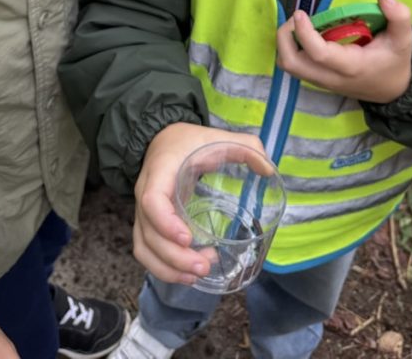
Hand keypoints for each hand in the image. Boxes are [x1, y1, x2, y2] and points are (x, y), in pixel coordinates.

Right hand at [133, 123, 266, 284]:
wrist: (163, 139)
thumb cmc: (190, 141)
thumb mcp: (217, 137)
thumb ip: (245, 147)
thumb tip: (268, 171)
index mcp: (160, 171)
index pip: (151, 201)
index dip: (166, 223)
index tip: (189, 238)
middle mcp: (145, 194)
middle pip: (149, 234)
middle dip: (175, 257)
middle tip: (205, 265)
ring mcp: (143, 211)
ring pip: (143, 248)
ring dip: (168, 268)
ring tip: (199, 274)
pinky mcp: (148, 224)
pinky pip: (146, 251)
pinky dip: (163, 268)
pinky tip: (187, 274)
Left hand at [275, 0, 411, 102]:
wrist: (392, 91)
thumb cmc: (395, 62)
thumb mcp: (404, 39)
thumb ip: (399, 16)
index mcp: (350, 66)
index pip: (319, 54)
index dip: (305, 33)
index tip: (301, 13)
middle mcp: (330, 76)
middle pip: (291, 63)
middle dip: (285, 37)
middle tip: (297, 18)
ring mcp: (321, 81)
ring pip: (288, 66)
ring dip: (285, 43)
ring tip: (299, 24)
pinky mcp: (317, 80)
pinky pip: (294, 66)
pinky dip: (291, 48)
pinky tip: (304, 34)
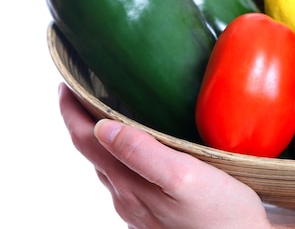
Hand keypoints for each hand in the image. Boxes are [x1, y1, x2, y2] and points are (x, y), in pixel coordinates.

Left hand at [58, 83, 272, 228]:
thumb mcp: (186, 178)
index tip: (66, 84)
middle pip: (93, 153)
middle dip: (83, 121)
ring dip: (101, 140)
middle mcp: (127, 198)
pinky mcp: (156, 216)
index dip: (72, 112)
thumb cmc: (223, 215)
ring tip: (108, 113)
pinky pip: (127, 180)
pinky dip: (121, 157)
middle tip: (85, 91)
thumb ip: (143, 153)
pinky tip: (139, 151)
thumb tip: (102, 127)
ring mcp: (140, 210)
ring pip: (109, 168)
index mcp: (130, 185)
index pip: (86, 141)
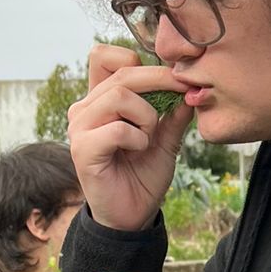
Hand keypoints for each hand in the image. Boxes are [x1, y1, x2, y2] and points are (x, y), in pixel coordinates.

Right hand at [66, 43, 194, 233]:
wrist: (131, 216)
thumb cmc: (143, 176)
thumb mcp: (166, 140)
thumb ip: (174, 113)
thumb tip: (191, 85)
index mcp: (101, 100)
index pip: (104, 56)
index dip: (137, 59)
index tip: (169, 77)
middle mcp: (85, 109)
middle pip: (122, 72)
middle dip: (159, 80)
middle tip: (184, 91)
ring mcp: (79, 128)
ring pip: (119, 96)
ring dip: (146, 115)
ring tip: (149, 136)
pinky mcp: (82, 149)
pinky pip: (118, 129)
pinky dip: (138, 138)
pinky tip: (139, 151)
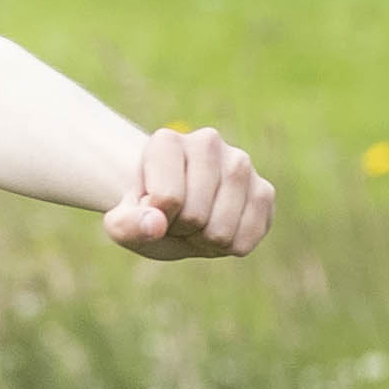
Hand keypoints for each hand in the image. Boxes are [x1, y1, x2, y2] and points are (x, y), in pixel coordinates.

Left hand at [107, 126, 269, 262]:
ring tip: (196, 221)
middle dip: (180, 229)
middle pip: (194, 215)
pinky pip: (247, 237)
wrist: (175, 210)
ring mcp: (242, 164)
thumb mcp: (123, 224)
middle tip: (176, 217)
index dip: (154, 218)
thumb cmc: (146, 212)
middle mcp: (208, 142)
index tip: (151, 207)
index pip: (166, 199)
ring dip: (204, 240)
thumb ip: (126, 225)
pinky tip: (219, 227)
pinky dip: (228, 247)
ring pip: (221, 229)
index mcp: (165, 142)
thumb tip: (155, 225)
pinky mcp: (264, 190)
-.-.-
About this task
Repeat exactly and only the lines from the one holding "pinky dip: (138, 138)" through the final line of the entries; no pictures.

Exercise answer
pinky dip: (138, 138)
pinky tip: (139, 151)
Hand keypoints for each hand in the image. Boxes are [x1, y1, x2, y2] and points are (x, y), in pixel coordinates.

Left hand at [107, 126, 269, 262]:
ring tip: (196, 221)
middle dip: (180, 229)
middle pip: (194, 215)
pinky pip: (247, 237)
wrist: (175, 210)
ring mcp: (242, 164)
thumb mcp: (123, 224)
middle tip: (176, 217)
index dip: (154, 218)
thumb cmc: (146, 212)
middle mcp: (208, 142)
index tip: (151, 207)
index pip: (166, 199)
ring dip: (204, 240)
thumb ip: (126, 225)
pinky tip: (219, 227)
pinky dip: (228, 247)
ring pip: (221, 229)
index mcp: (165, 142)
thumb tip: (155, 225)
pinky mcp: (264, 190)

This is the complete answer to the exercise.